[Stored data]
'''

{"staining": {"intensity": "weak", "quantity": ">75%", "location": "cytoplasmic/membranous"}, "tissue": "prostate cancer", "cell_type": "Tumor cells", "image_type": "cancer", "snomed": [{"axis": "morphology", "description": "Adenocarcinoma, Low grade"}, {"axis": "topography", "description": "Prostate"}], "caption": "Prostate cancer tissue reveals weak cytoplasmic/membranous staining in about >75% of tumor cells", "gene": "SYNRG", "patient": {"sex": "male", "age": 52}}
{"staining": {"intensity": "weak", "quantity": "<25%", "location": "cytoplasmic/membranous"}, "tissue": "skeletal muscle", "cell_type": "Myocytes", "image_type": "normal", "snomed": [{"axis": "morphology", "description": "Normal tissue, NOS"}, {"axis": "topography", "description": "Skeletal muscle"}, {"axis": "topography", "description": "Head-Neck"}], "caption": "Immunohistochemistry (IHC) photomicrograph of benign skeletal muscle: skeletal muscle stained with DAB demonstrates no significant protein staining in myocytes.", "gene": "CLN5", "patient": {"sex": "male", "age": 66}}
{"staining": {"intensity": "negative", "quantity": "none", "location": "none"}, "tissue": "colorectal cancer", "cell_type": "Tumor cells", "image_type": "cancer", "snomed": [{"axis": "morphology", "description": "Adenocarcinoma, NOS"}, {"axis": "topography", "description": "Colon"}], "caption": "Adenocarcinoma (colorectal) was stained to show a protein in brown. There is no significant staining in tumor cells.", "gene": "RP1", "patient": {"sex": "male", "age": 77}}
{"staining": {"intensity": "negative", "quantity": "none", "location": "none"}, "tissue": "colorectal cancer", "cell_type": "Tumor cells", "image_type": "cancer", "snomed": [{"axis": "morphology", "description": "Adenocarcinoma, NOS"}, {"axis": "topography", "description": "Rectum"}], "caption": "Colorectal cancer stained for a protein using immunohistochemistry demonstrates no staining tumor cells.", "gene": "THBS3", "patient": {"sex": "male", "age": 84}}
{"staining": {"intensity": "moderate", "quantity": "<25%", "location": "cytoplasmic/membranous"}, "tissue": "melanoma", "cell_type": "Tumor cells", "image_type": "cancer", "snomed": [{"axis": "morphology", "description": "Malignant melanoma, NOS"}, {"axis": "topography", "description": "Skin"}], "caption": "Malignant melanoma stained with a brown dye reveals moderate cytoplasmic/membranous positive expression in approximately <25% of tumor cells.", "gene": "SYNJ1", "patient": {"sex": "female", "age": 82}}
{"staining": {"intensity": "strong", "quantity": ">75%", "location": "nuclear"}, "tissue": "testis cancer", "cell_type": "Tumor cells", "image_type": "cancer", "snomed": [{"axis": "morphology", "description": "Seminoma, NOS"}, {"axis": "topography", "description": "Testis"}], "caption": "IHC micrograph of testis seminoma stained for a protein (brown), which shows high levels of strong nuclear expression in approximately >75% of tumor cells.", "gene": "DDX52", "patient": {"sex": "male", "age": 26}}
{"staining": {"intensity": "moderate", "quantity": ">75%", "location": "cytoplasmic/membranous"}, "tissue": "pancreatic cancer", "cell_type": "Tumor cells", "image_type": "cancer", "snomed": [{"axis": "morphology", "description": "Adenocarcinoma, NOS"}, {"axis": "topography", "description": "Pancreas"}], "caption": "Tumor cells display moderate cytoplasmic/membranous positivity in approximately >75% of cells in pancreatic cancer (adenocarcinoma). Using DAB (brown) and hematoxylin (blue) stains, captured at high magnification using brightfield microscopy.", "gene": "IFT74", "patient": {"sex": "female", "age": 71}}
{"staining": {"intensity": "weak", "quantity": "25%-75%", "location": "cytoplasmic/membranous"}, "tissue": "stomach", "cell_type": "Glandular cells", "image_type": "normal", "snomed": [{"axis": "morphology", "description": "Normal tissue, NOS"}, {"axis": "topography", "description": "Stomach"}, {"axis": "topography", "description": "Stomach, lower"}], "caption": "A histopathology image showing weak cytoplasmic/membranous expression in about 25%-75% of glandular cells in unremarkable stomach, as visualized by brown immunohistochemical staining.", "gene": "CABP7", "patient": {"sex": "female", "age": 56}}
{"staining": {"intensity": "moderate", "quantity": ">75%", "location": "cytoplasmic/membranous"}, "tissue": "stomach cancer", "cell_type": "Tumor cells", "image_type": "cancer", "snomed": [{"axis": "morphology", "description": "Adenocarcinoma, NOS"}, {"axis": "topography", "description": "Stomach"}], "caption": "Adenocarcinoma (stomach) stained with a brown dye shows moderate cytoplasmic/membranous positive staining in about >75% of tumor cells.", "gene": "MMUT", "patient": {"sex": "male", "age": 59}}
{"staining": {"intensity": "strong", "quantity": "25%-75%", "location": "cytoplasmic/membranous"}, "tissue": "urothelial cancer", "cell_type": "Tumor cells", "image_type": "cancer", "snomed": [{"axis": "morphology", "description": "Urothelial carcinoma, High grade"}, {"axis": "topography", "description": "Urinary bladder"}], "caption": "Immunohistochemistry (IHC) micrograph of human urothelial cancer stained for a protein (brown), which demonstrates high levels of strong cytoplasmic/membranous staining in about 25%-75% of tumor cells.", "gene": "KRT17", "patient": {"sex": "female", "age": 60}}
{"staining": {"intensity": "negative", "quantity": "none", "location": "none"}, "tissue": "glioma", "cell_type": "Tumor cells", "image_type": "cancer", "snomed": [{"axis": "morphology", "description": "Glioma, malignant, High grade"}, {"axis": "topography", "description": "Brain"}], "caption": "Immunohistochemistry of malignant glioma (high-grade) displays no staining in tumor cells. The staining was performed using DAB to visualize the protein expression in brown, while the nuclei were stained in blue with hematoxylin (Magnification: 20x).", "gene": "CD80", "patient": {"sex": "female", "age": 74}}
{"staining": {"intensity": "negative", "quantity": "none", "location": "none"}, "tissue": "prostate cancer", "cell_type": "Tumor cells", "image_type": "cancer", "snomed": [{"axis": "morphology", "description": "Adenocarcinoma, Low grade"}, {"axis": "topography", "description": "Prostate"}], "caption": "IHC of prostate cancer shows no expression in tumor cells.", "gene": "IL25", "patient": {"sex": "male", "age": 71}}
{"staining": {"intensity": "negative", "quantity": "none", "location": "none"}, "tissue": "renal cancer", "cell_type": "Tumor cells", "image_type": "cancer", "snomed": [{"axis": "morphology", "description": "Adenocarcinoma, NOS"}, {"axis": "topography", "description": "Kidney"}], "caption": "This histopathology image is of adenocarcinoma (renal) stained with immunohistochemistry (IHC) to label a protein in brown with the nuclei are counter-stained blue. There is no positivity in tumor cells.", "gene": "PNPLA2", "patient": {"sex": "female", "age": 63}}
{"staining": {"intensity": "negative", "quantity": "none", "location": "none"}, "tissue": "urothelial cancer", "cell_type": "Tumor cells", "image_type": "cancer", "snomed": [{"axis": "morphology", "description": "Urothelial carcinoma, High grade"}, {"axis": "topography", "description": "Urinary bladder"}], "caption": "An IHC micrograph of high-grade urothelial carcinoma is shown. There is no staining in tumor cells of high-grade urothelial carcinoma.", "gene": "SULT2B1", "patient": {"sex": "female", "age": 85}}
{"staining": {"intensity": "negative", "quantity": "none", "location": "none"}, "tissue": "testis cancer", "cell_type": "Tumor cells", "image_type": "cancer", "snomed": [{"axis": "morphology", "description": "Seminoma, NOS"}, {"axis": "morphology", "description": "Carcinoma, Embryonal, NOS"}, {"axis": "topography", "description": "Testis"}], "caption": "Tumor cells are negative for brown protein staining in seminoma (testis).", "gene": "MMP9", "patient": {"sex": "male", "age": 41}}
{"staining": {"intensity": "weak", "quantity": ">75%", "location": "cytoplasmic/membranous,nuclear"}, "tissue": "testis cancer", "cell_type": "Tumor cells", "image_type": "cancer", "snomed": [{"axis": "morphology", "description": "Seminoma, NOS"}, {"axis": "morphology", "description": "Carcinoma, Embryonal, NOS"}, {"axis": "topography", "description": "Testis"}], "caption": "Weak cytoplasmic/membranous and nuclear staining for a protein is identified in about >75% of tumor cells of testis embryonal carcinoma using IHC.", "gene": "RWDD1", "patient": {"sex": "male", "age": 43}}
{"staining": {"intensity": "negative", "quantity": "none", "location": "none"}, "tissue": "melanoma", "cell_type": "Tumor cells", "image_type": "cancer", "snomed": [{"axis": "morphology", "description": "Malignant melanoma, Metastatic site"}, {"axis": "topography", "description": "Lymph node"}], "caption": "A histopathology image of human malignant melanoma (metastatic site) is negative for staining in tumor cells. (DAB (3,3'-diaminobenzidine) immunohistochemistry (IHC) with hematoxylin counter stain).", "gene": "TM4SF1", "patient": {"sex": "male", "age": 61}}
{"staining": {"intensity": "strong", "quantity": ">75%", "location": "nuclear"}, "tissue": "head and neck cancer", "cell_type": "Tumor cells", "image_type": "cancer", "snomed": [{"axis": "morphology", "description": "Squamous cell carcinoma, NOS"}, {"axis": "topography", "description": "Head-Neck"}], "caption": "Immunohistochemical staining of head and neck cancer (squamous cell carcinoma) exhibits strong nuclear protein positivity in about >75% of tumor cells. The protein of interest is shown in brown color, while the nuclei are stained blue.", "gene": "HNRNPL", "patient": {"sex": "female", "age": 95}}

'''

● **Exercise requirements**
An exact copy of the lines above between the line holding "a protein using" and the line holding "melanoma stained with", inclusive, is the whole answer.

● **Response area**
{"staining": {"intensity": "negative", "quantity": "none", "location": "none"}, "tissue": "colorectal cancer", "cell_type": "Tumor cells", "image_type": "cancer", "snomed": [{"axis": "morphology", "description": "Adenocarcinoma, NOS"}, {"axis": "topography", "description": "Rectum"}], "caption": "Colorectal cancer stained for a protein using immunohistochemistry demonstrates no staining tumor cells.", "gene": "THBS3", "patient": {"sex": "male", "age": 84}}
{"staining": {"intensity": "moderate", "quantity": "<25%", "location": "cytoplasmic/membranous"}, "tissue": "melanoma", "cell_type": "Tumor cells", "image_type": "cancer", "snomed": [{"axis": "morphology", "description": "Malignant melanoma, NOS"}, {"axis": "topography", "description": "Skin"}], "caption": "Malignant melanoma stained with a brown dye reveals moderate cytoplasmic/membranous positive expression in approximately <25% of tumor cells.", "gene": "SYNJ1", "patient": {"sex": "female", "age": 82}}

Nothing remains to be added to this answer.